Das Gebet „Zieh mich hinein in die Gemeinschaft mit deinen Leiden“ war damals fast vergessen. An der Tagesordnung waren ekstatische Freudenausbrüche in den mit bunten Stoffbahnen geschmückten Schlosssälen, die mit Hunderten von Kerzen illuminiert waren. Alles, was das Gemüt und die Gefühle ansprechen konnte, hatte Zinzendorf aufgeboten: Musik, feierliche Lichterprozessionen, festliche Gewänder. Es war wie ein einziger großer Rausch!
Mit einem Mal erhörte Jesus das Düsseldorfer Gebet: „Auch wenn mein Sinn auf ganz anderes gerichtet ist, dann zieh mich, oh Jesus, mit Gewalt in die Gemeinschaft mit deinen Leiden hinein.“ Plötzlich erkannte Zinzendorf erschrocken, dass das totaler Nonsens war, eine Verirrung, ein Abweg und Ungehorsam.
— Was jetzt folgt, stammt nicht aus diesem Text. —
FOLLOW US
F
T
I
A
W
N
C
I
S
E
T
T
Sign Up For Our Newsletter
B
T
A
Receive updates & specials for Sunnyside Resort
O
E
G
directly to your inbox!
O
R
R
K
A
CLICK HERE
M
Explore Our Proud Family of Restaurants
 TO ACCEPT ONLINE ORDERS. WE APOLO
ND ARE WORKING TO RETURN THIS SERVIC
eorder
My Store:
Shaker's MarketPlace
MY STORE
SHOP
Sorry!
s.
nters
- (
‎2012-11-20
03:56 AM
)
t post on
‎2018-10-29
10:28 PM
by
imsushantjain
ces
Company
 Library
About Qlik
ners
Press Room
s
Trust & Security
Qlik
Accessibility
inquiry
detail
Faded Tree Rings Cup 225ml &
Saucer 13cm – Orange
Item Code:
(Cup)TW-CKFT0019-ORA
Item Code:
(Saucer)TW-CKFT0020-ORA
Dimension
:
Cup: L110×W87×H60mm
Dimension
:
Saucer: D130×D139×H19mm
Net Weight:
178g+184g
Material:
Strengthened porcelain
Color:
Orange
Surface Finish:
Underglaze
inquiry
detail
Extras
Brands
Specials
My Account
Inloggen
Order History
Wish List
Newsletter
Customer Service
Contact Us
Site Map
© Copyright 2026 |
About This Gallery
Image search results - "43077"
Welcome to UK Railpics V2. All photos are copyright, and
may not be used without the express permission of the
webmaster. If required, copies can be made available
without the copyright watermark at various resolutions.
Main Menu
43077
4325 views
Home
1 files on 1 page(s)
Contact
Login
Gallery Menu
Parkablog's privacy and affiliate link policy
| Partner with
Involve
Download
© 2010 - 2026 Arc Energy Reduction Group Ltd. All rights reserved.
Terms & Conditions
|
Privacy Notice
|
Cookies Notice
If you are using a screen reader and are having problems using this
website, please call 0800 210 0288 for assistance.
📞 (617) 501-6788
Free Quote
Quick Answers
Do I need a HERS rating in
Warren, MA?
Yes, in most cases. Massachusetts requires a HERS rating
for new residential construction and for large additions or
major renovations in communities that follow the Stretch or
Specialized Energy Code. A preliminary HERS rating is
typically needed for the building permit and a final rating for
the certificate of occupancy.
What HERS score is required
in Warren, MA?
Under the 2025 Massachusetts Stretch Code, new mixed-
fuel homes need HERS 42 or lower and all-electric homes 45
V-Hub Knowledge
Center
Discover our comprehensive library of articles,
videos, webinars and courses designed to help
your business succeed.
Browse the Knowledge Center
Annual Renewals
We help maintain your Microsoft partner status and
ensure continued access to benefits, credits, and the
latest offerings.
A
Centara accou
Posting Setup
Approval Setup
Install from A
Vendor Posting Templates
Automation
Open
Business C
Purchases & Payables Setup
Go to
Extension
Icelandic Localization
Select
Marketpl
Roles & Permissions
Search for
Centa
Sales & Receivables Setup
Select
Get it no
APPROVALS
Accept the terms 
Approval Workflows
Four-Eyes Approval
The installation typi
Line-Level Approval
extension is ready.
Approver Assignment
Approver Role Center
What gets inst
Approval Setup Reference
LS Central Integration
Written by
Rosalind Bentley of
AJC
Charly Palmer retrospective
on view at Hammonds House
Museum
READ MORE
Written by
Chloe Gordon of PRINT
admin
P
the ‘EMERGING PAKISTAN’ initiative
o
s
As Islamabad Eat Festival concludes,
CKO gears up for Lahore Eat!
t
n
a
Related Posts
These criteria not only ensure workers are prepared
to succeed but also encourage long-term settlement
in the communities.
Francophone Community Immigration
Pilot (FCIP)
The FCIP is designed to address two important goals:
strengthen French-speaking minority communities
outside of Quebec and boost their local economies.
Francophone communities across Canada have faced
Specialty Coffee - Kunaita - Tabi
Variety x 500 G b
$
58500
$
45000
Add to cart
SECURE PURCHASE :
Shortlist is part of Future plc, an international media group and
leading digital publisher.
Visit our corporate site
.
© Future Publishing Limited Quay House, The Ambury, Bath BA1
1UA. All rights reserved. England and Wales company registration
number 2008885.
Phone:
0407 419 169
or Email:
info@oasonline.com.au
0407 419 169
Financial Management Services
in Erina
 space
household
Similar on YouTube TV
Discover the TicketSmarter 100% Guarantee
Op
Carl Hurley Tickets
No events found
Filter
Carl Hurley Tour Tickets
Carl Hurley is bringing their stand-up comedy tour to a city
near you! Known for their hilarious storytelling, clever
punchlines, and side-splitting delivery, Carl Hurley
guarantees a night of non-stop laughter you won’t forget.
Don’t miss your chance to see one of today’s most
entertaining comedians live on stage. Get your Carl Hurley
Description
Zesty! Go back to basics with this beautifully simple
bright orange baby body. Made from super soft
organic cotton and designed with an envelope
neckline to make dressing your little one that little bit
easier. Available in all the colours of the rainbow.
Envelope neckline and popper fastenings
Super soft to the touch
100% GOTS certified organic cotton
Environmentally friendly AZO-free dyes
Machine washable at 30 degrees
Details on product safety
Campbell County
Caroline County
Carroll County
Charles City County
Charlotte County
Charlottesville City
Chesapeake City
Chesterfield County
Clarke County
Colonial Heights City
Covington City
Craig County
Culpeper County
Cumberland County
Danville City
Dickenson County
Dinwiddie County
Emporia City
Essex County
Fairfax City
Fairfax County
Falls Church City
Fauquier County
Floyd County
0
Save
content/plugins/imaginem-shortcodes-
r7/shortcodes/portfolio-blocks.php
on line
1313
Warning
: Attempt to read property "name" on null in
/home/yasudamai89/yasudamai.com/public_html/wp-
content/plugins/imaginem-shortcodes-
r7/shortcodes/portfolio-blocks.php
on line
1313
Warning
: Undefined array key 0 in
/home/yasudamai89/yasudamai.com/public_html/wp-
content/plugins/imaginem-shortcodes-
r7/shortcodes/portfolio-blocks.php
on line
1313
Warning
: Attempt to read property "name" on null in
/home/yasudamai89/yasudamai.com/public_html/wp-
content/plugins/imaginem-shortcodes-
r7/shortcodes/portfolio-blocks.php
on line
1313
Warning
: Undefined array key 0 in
Das Pochen des eigenen Blutes hatte ihn verführt – gerade das Pochen des blauen Blutes. Damals bekannte Zinzendorf, stellvertretend für die ganze durch ihn mitgerissene Gemeinde: „Wir haben den verlassen, das wiederhole ich, der Eigenblut gelassen, für mich, ach ja, für mich. Ich kann von mir nicht reden, mir gehen die Sinne zu. Decke, Jesus, du die Schäden mit deinem Blute zu.“
Am Ende seines Lebens war dies das Vermächtnis des großen Adligen, des großen Blaublütigen: „Mein ganzer Adel besteht darin, dass Jesus für mich am Kreuz gestorben ist, für mich Sünder, und dass er mich Unwürdigen als Helfer dabei haben will bei seinem großen königlichen Schaffen.“
Rolf Scheffbruch, Prälat im Ruhestand, über Nikolaus Ludwig Graf von Zinzendorf, den Grafen und die kleinen Geschwister Jesu.